India does not have problems like Sri Lanka, Pakistan: Raghuram Rajan
- Raghuram Rajan said that the RBI has done a good job in increasing the forex reserves
- Rajan is currently in the economic advisory council to Tamil Nadu chief minister
- Rajan also discussed how the RBI's policy rate hikes will aid in reducing inflation
Former Reserve Bank of India Governor Raghuram Rajan on Tuesday said that the country’s foreign exchange reserves are sufficient and India is not facing problems like Pakistan and Sri Lanka because of RBI’s consistent efforts to combat inflation.
“We have sufficient foreign exchange reserves. The RBI has done a good job in increasing the reserves. We are not having problems like Sri Lanka and Pakistan.

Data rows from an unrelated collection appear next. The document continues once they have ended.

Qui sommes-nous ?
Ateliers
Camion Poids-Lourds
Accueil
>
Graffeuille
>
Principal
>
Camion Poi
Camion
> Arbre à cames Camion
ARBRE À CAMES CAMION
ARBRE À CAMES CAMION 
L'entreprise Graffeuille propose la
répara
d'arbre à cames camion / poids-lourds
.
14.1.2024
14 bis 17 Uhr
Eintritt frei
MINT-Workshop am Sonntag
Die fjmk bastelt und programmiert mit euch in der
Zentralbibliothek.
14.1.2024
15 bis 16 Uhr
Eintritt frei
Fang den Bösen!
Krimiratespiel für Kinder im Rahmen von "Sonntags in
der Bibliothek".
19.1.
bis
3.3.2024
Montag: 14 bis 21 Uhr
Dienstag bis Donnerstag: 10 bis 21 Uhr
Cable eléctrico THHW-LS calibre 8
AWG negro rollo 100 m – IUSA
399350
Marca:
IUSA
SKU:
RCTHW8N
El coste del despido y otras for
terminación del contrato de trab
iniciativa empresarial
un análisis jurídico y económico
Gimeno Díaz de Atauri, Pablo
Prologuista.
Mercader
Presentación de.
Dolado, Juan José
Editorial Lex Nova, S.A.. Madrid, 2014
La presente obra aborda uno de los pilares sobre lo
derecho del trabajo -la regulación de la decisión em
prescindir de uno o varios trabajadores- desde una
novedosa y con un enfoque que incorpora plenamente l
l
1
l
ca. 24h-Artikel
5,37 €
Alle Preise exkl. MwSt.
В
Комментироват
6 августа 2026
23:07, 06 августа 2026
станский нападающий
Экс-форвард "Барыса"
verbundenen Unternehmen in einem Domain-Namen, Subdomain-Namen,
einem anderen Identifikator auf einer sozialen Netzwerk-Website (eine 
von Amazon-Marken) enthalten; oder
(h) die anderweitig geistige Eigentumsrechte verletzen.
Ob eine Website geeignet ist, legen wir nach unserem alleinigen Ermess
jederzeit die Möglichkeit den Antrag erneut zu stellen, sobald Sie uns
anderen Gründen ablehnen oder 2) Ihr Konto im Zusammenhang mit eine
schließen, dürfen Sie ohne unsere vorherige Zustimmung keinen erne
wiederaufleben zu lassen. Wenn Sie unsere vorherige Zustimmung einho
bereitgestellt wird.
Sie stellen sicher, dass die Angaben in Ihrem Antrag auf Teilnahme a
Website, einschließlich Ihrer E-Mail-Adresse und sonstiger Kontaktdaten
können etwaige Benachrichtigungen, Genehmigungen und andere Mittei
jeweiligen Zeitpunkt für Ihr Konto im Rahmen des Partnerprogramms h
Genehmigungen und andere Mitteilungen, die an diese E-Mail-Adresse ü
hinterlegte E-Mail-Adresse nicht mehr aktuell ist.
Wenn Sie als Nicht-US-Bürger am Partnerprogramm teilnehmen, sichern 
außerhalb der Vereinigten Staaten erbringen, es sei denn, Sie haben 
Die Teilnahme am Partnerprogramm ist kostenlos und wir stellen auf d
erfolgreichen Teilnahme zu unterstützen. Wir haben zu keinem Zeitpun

Our foreign debts are also less” Raghuram Rajan told NDTV.
Rajan, who presently serves on the Tamil Nadu chief minister's economic advisory council, believes that India's strong foreign exchange reserves and low external debt make it more resilient to price shocks.
For the week ended July 22, India's forex reserves were $571.6 billion. According to RBI statistics, India's foreign debt obligations were at $620.7 billion at the end of March. The external debt-to-GDP ratio declined to 19.9% in March of this year, down from 21.2% the previous year.
Rajan also discussed how the RBI's interest rate hikes will aid in reducing inflationary pressures.
Analysts expect the Reserve Bank of India (RBI) to hike the repo rate by 35-50 basis points (bps) during its policy meeting this week. The monetary policy committee (MPC) will meet from August 3 to 5.
He also said that the country’s economic growth of 7% for the current fiscal year is “insufficient for the kind of jobs” it needs.
“A lot of this growth is jobless growth. Jobs are essentially Task One for the economy. We don’t need everybody to be a software programmer or consultant but we need decent jobs,” he added.
Rajan explained that there are no quick routes to creating jobs for all Indians. “We have to increase the skill base and education of our people,” he continued. “If we can create the skill base, the jobs will come.”
According to a report by the Centre for Monitoring Indian Economy (CMIE), the total jobless rate decreased to 6.80% in July, down 1% from June and the lowest level since 6.56% in January.
Rural India's unemployment rate decreased to 6.14% in July, down from 8.03% the previous month. The explanation for this growth is attributed to 9% above-average rainfall in July. According to reports, the rural unemployment rate climbed last month as rainfall was below average and patchy in June.
According to figures for urban areas, unemployment grew in July to 8.21% from 7.30% in June, indicating that this development may only be a temporary relief for India.